# The Moreau-Yosida Regularization

The Moreau-Yosida regularization is a technique used to approximate lower semicontinuous functions by Lipschitz functions. An important application of this result is to prove Portmanteau's Theorem, which states that integration against a lower semicontinuous and bounded below function is lower semicontinuous with respect to the narrow convergence in the space of probability measures.

## Definitions

Let ${\displaystyle (X,d)}$ be a metric space, and let ${\displaystyle {\mathcal {P}}(X)}$ denotes the collection of probability measures on ${\displaystyle X}$. ${\displaystyle (X,d)}$ is said to be a Polish space if it is complete and separable.

A function ${\displaystyle g:X\to (-\infty ,+\infty ]}$ is said to be proper [1] if it is not identically equal to ${\displaystyle +\infty }$, that is, if there exists ${\displaystyle x\in X}$ such that ${\displaystyle g(x)<+\infty }$. The domain ${\displaystyle D(g)}$ of ${\displaystyle g}$ is the set

${\displaystyle D(g):=\{x\in X|g(x)<+\infty \}}$.

For a given function ${\displaystyle g:X\to (-\infty ,+\infty ]}$ and ${\displaystyle k\geq 0}$, its Moreau-Yosida regularization [1] ${\displaystyle g_{k}:X\to [-\infty ,+\infty ]}$ is given by

${\displaystyle g_{k}(x):=\inf \limits _{y\in X}\left[g(y)+kd(x,y)\right].}$


The distance term ${\displaystyle d(x,y)}$ may often be raised to a positive exponent ${\displaystyle p}$, in particular ${\displaystyle p=2}$. For example, when ${\displaystyle X}$ is a Hilbert space [2] [3], ${\displaystyle g_{k}}$ is taken to be

${\displaystyle g_{k}(x):=\inf \limits _{y\in X}\left[g(y)+{\frac {k}{2}}\|x-y\|^{2}\right].}$


This particular variant in a Hilbert space setting is explored in more detail below.

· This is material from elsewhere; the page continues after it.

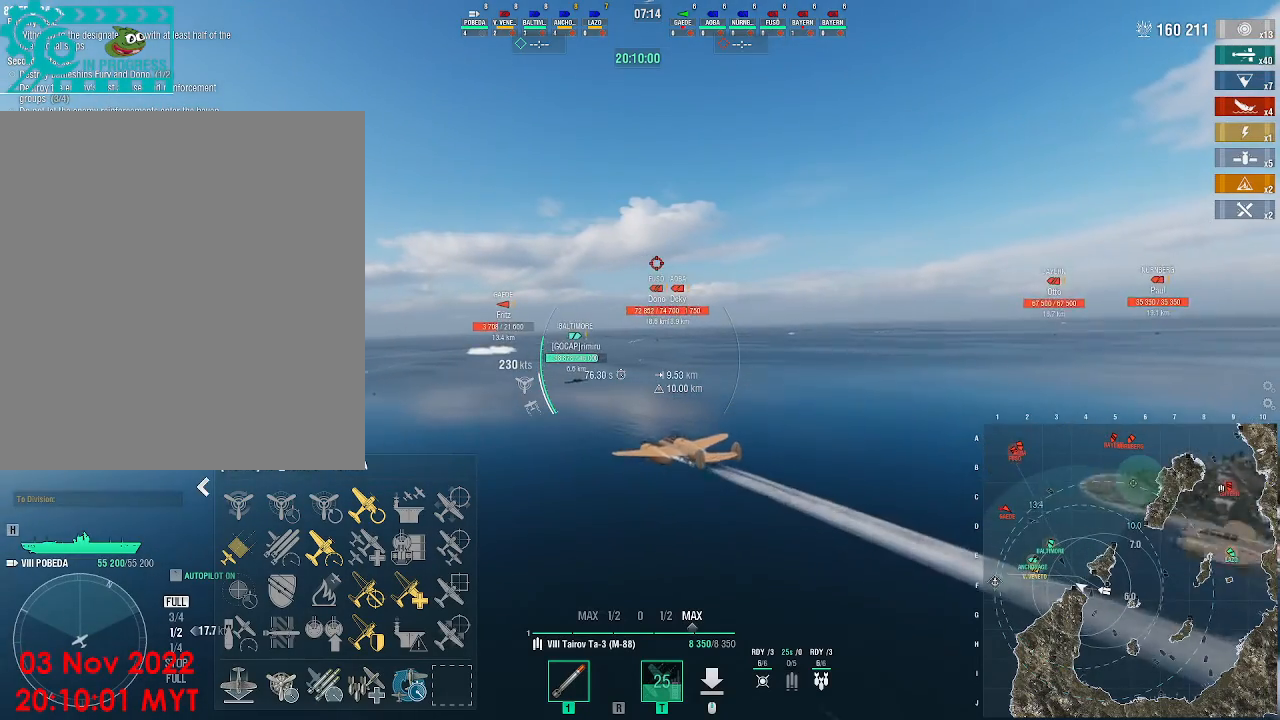
{"keys": ["d", "w"], "mouse": [], "events": [[300, "d", "down"]]}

The dependence on the parameter ${\displaystyle k}$ may also be written instead as

${\displaystyle \inf \limits _{y\in X}\left[g(y)+{\frac {1}{\tau }}d(x,y)\right]}$

for ${\displaystyle \tau \in (0,+\infty )}$.

Note that

${\displaystyle g_{k}(x)=\inf \limits _{y\in X}\left[g(y)+kd(x,y)\right]\leq g(x)+kd(x,x)=g(x)}$.

## Examples

• If ${\displaystyle k=0}$, then by definition ${\displaystyle g_{0}}$ is constant and ${\displaystyle g_{0}\equiv \inf \limits _{y\in X}g(y)}$.
• If ${\displaystyle g}$ is not proper, then ${\displaystyle g_{k}=+\infty }$ for all ${\displaystyle k\geq 0}$.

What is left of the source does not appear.